For the first two years of ISA’s program, 2013 and 2014, Mattatall Signs was the only Canadian company to participate. Since then, however, others have joined in across the country, including Colortec Creative Print Solutions in Burnaby, B.C., Advantage Signs in Fort Saskatchewan, Alta., Sleek Advertising in Regina, Pride Signs in Cambridge, Ont., Twilight Signs and Neon in Caledon, Ont., Les Enseignes Amtech in Joliette, Que., Enseignes Plus in Châteauguay, Que., and Hansen Signs in Moncton, N.B.
“It’s a chance to show kids all of the cool tools we get to use,” says Mattatall. “Within the sign industry, everything’s custom-made, not mass-manufactured. We get to pull a lot of very different trades together. In this sense, making a sign is a bit like building a house.”
He hopes the trend that has been started with Sign Manufacturing Day will continue to spread across the industry, as the fostering of tomorrow’s signmakers has become a major challenge.
“There has been phenomenal growth in education at the annual ISA Expo,” he says. “ISA also has skills assessment and validation badge programs that help give employers confidence in competently trained employees.

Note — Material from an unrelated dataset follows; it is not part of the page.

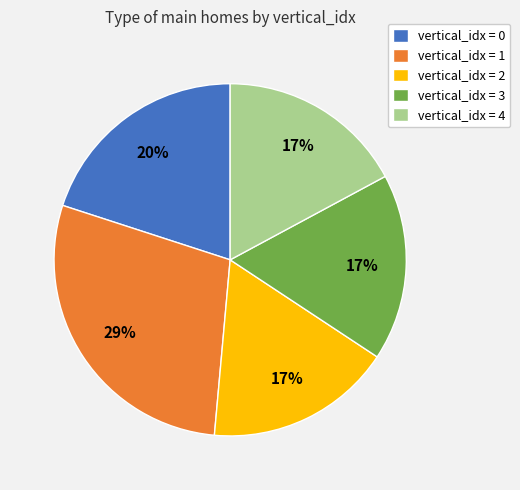

Do vertical_idx = 4 and vertical_idx = 1 together represent more than half of the pie?

No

People today are looking for these smaller snippets of training, not a four-year college degree in signmaking.”
Mattatall Signs, for its part, has long engaged with local high schools and community colleges, offering tours for students throughout the year, not just on Sign Manufacturing Day.
“New employees could come from anywhere,” says Mattatall. “Ensuring you’re well-staffed for the future requires multi-year investments in training and hiring. In this part of the country, for example, we lost a lot of young, talented and well-trained people to the oil industry boom in Alberta. Some of them are starting to return home now, as jobs are shifting back east.”
To avoid becoming too dependent on the ebbs and tides of the local labour pool, Mattatall Signs focuses on both external and internal training programs. In particular, cross-training—where production employees are taught how to perform more than one job function—has helped lead to better use of resources and boosted the employees’ enthusiasm and morale, which pays off in terms of retaining them for a longer tenure.
“Our average production or service employee has been in our employ for well over 10 years,” says Matatall.